The accounting costs related to the tax filings are burdensome for small companies and the required auditing imposes more costs on the Department of Revenue than the sand and gravel tax revenue amounts to, as well as additional burdens on the taxpayers.
Lawmakers also gave the Alaska Railroad Corp. authority to negotiate 95-year leases for its lands. This is important in attracting companies interested in long-term investment and development on railroad-owned land, particularly in Anchorage’s downtown Ship Creek area.
Capital, operating budgets
The state capital and operating budgets passed on the final day of the session, which is customary. There were few last-minute surprises in either bill.
The House added a set of its priority projects to additions the Senate had made earlier to SB 160, both on top of the governor’s capital requests that were in the bill the originally introduced. Parnell said he had left “room” in the bill for legislators to add projects but said he wanted the overall cost of the bill to be similar to that for the current year, about $2.9 billion, including federal funds.
If the total cost of the bill as passed by the Legislature exceeds that, Parnell may veto items to bring the price down.
In the operating budget, House Bill 284, the only significant difference between the House and Senate versions was money for tourism promotion. In the end the budget conference committee opted for the higher amount as proposed by the House, $16 million for tourism marketing.
Parnell also supports that amount for tourism promotion.

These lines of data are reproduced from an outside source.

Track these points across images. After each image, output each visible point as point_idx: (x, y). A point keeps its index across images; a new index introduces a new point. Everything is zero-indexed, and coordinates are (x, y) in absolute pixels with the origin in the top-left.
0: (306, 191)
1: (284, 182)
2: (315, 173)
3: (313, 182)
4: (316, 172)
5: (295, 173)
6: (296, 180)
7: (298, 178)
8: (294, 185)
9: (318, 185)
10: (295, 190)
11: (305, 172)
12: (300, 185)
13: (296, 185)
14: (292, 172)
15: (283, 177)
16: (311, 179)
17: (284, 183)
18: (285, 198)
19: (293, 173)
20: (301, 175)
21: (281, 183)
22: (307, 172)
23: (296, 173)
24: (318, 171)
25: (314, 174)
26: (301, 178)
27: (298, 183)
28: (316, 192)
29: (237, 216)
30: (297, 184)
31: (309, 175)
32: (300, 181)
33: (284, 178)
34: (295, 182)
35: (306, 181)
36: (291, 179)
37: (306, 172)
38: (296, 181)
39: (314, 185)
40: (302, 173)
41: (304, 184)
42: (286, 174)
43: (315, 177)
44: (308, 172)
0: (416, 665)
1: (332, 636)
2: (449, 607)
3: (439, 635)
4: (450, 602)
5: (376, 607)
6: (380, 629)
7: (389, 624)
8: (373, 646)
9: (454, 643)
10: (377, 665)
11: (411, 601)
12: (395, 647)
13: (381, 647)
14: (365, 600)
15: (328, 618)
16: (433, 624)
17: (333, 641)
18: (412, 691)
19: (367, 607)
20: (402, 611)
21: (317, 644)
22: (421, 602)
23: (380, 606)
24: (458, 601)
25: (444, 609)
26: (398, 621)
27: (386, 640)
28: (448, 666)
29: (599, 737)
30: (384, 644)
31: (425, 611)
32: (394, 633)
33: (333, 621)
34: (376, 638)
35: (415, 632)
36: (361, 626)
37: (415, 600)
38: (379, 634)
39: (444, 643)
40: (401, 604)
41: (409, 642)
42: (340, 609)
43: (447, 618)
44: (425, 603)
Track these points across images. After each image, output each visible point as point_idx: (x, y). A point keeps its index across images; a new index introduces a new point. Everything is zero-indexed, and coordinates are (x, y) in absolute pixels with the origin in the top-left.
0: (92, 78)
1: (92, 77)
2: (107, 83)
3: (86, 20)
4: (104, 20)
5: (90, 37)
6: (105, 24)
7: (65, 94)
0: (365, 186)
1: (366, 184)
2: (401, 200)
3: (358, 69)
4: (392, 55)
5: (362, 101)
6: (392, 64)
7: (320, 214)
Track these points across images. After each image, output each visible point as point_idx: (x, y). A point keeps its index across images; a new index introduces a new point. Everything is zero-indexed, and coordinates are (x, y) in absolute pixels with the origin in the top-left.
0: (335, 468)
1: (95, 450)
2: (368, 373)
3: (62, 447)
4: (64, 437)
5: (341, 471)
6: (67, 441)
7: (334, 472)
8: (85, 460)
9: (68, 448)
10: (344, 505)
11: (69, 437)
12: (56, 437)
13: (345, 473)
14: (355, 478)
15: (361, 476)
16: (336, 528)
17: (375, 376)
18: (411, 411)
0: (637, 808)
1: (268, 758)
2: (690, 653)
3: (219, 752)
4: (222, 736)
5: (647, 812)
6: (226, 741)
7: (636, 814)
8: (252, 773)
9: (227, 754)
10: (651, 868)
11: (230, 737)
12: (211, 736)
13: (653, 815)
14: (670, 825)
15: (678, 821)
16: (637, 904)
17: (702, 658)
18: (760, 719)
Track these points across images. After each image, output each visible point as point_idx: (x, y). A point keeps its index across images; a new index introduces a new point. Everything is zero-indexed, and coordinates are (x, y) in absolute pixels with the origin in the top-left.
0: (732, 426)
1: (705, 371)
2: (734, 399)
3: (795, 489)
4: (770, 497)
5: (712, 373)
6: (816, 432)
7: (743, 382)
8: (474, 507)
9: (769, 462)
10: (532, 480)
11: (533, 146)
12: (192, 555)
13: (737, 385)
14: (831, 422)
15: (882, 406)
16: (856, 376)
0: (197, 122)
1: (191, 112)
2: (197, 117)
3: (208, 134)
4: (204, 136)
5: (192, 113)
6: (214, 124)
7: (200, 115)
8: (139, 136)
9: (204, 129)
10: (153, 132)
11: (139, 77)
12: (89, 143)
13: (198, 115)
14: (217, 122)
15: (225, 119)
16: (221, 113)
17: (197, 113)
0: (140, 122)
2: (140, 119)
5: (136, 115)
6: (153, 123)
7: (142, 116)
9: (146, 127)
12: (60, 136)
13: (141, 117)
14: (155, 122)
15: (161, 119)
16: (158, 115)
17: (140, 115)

The capital budget contains a wide range of new construction around the state, but two significant projects are two major new engineering buildings at the University of Alaska campuses in Anchorage and Fairbanks.
Also in the capital budget is $25 million for Alaska Aerospace Corp. as the state’s contribution toward a project expanding the Kodiak Launch Facility owned and operated by the state space corporation.
Contingent on the state funds, Lockheed Martin Corp. is raising about $100 million in financing for the project. The company wants to use Kodiak for launches of satellites with its Athena III rocket. At present the launch facility is too small to handle the Athena rocket.
Construction is due to begin this summer on the expanded launch project.